Hamilton Cycles in Semisymmetric Graphs

TL;DR

This paper investigates Hamilton cycles in semisymmetric graphs, showing that many such graphs of specific orders contain Hamilton cycles, and raises questions about their existence in broader classes.

Contribution

It proves that connected semisymmetric graphs of order 2pq with distinct primes, and certain cubic semisymmetric graphs under 3000 vertices, always contain Hamilton cycles.

Findings

Connected semisymmetric graphs of order 2pq have Hamilton cycles.

Cubic semisymmetric graphs under 3000 vertices have Hamilton cycles.

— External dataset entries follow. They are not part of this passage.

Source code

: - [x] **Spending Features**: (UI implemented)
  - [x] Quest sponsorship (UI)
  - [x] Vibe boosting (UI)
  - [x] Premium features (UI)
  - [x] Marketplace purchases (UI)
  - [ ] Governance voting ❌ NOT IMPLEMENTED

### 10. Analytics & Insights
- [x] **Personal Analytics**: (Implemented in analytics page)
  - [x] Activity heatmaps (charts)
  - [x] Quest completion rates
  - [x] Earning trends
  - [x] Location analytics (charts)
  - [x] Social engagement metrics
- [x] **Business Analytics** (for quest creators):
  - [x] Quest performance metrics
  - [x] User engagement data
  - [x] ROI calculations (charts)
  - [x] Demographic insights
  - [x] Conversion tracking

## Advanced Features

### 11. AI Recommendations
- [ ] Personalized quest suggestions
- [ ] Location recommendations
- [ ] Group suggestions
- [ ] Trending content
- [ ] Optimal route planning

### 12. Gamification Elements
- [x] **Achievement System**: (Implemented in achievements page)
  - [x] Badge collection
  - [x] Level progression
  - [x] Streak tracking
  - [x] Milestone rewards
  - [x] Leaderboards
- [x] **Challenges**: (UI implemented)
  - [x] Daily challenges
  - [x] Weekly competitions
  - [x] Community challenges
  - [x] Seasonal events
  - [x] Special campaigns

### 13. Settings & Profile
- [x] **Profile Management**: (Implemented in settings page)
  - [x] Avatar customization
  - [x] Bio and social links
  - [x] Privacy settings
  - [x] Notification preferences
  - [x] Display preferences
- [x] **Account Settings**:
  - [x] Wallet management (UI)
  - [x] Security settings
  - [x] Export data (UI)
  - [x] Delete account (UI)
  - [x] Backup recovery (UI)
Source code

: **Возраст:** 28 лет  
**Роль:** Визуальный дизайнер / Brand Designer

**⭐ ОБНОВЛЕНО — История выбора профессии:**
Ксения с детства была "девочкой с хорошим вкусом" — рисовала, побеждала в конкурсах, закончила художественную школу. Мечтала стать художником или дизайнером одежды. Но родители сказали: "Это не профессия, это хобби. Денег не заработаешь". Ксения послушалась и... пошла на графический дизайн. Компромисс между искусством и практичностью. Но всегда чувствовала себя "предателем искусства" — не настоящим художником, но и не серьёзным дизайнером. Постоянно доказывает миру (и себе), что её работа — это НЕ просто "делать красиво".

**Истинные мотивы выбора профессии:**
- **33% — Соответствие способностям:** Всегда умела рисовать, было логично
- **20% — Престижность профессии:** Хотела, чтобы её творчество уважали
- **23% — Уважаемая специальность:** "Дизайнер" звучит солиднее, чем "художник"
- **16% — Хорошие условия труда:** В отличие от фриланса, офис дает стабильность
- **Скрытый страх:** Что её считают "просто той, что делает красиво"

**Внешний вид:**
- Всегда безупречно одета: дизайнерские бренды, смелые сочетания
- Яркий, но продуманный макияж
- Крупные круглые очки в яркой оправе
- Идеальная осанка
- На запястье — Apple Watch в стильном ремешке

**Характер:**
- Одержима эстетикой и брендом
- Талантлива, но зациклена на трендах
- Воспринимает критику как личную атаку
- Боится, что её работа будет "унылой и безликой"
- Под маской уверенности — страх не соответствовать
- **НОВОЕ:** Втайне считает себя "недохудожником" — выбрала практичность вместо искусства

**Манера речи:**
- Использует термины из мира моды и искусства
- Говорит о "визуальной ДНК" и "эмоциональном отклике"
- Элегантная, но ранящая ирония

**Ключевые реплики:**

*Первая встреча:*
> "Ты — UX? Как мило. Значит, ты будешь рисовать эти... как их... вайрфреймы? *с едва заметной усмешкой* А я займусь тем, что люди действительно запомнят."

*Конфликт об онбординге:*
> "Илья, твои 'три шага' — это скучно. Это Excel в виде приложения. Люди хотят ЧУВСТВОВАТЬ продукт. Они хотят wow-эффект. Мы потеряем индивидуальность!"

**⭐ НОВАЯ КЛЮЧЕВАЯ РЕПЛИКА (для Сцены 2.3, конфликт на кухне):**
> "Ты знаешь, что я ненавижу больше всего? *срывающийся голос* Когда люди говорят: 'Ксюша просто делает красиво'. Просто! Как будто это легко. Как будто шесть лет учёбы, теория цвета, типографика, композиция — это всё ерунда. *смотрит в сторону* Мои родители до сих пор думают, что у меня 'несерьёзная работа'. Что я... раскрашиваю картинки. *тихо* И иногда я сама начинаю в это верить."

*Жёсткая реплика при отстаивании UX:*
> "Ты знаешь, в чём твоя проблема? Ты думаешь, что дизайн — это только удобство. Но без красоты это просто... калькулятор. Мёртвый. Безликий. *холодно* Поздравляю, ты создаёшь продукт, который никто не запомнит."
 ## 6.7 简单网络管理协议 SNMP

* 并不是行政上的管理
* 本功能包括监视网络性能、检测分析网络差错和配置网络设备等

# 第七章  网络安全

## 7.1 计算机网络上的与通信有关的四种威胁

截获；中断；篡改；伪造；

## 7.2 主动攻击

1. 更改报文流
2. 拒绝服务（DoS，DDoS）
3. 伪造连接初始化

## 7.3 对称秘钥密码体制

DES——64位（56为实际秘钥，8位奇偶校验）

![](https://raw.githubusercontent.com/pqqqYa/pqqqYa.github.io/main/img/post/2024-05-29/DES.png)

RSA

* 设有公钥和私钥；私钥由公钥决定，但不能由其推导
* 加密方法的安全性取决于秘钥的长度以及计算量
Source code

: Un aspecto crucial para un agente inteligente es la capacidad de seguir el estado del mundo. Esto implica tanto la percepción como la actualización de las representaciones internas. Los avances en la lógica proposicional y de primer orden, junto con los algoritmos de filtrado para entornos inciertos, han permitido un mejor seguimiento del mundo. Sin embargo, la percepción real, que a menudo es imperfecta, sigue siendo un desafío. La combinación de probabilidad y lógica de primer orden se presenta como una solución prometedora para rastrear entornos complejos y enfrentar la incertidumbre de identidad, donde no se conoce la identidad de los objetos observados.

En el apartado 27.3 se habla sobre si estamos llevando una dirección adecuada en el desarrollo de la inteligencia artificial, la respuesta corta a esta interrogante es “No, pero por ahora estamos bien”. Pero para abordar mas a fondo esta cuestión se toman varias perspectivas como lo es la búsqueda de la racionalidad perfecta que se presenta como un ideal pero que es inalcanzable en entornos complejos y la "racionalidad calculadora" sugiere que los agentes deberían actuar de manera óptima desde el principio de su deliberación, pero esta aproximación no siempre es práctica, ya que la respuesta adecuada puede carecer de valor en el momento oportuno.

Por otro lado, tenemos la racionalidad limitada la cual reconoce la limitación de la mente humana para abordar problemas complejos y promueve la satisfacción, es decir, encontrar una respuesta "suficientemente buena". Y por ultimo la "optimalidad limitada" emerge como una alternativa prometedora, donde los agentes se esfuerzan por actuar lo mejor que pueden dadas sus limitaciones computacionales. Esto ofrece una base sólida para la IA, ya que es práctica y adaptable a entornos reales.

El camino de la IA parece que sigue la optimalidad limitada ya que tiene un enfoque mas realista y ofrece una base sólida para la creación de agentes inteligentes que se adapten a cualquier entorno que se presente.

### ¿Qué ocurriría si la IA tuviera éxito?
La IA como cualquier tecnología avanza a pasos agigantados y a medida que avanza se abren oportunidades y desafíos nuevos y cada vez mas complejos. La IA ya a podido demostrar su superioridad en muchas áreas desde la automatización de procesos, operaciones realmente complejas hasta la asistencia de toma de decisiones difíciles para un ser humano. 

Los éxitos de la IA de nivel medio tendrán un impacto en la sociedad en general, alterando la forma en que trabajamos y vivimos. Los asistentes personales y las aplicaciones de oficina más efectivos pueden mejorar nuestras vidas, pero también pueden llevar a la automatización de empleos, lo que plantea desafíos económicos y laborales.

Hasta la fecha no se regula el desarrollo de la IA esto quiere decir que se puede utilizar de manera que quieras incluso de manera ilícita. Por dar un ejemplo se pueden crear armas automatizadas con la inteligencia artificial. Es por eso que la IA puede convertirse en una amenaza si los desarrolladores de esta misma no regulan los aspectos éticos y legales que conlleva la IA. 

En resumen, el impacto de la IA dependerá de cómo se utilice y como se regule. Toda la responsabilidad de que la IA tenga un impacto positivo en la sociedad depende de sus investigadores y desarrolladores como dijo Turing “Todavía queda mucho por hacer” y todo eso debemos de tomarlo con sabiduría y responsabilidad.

Open problem: existence of semisymmetric graphs without Hamilton cycles.

Abstract

In light of Lov\'{a}sz's longstanding question on the existence of Hamilton paths in vertex-transitive graphs, this paper considers a natural variant: what if vertex-transitivity is relaxed, yet a high degree of symmetry--specifically edge-transitivity--is retained? To investigate this, we focus on the class of semisymmetric graphs, which are regular, edge-transitive, but not vertex-transitive. In this paper, it will be shown that every connected semisymmetric graph of order $2pq$, where $p$ and $q$ are two distinct primes contains a Hamilton cycle and that every connected cubic semisymmetric graph of order less than 3000 contains a Hamilton cycle too. Based on these observations, the following question is posed: construct a connected semisymmetric graph which has no Hamilton cycle.